The Cunningham court first court noted:

The fact that the email is an electronic document does not prevent it from being enforceable under Rule 11 because . . . under the uniform electronic transactions act . . . ”[i]f a law requires a signature, an electronic signature satisfies the law.” Tex. Bus. & Com. Code Ann. § 322.007 (West 2016)). By statute, the term “electronic signature” means “an electronic sound, symbol, or process attached to . . . a record and executed or adopted by a person with the intent to sign the record.” Id. at § 322.002.

Cunningham v. Zurich Am. Ins. Co., 352 S.W.3d 519, 529 (Tex. App.—Fort Worth 2011, pet denied).

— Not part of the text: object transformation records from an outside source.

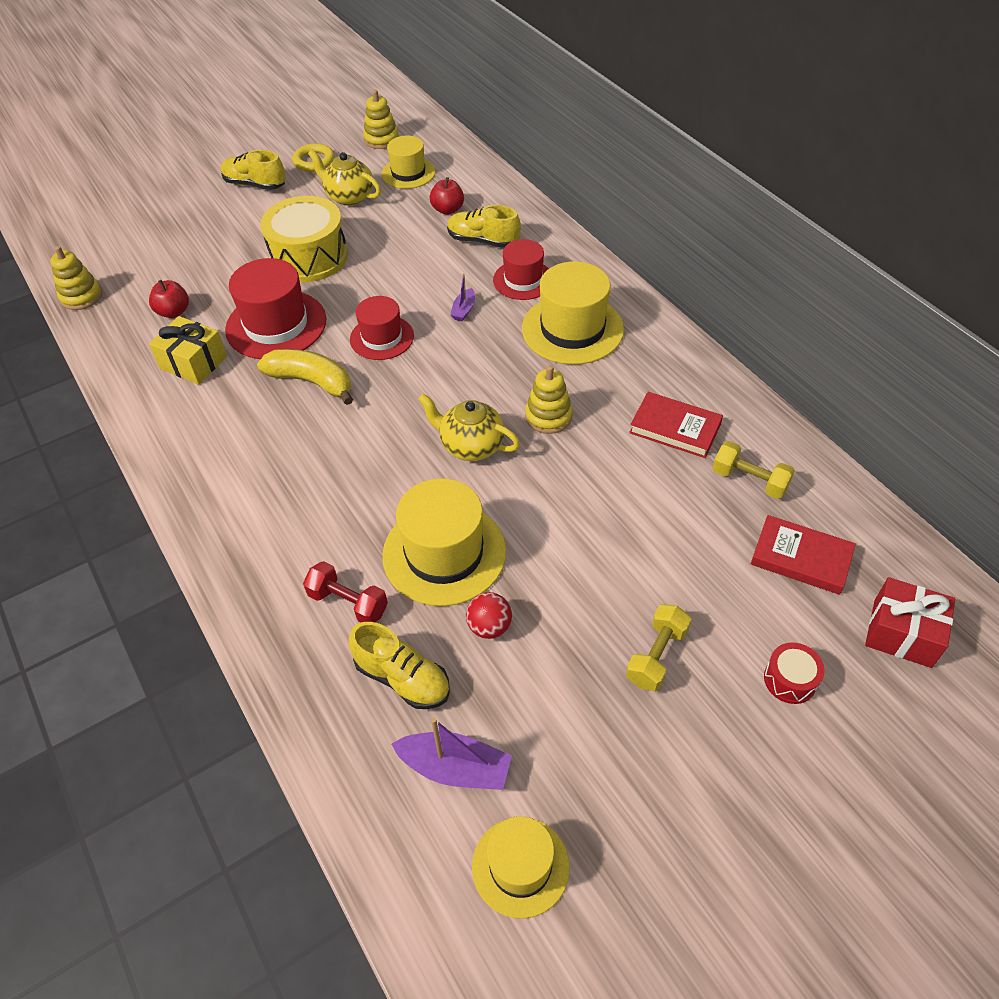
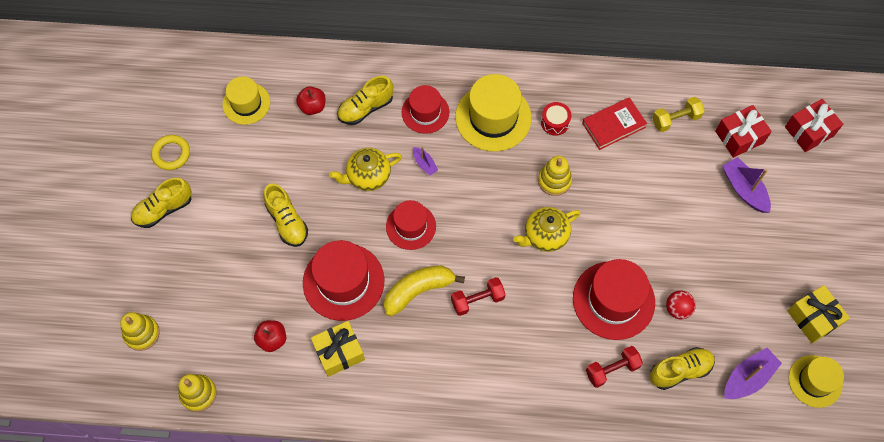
camera: 55 degrees left, 15 degrees up
(309, 257) = (287, 221): yellow drum -> yellow shoe
(340, 432) = (477, 300): none -> red dumbbell
(349, 197) = (239, 157): yellow teapot -> yellow teapot (368, 176)
(381, 139) = (186, 94): yellow stacking toy -> yellow stacking toy (142, 333)
(444, 553) = (613, 300): yellow hat -> red hat
(619, 805) = (813, 318): none -> yellow gift
(656, 656) = (748, 245): yellow dumbbell -> none
(731, 605) = (744, 189): none -> purple boat
(790, 679) = (800, 198): red drum -> red drum (555, 122)
(801, 558) = (739, 137): red book -> red gift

So far, so good. The Cunningham court next considered whether the email included some marking executed or adopted with the intent to sign the email. The court noted:

The email does not contain a graphical representation of Grabouski’s signature, an “/s/” followed by Grabouski’s typed name, or any other symbol or mark that unequivocally indicates a signature. The email does conclude, however, with what is commonly referred to as a “signature block,” that is, a block of information beginning with Grabouski’s name followed by her contact information.

Id. at 529–30.

Not looking great. The Cunningham court then concluded:

We decline to hold that the mere sending by Grabouski of an email containing a signature block satisfies the signature requirement when no evidence suggests that the information was typed purposefully rather than generated automatically, that Grabouski intended the typing of her name to be her signature, or that the parties had previously agreed that this action would constitute a signature. Because there is no other evidence of an electronic signature, the email was not signed, and it therefore does not meet the requirements of Rule 11.

Id. at 530.

And there you have it. In simple terms, there is no Rule 11 agreement without a graphical signature or an “/s/”. In the age of ubiquitous email, the savvy attorney needs to be diligent in obtaining more than a simple email confirming the parties’ agreement. Because much to the chagrin of Abraham Lincoln, not all attorneys are peacemakers, and you need to be ready to defend the validity of your agreements under Rule 11.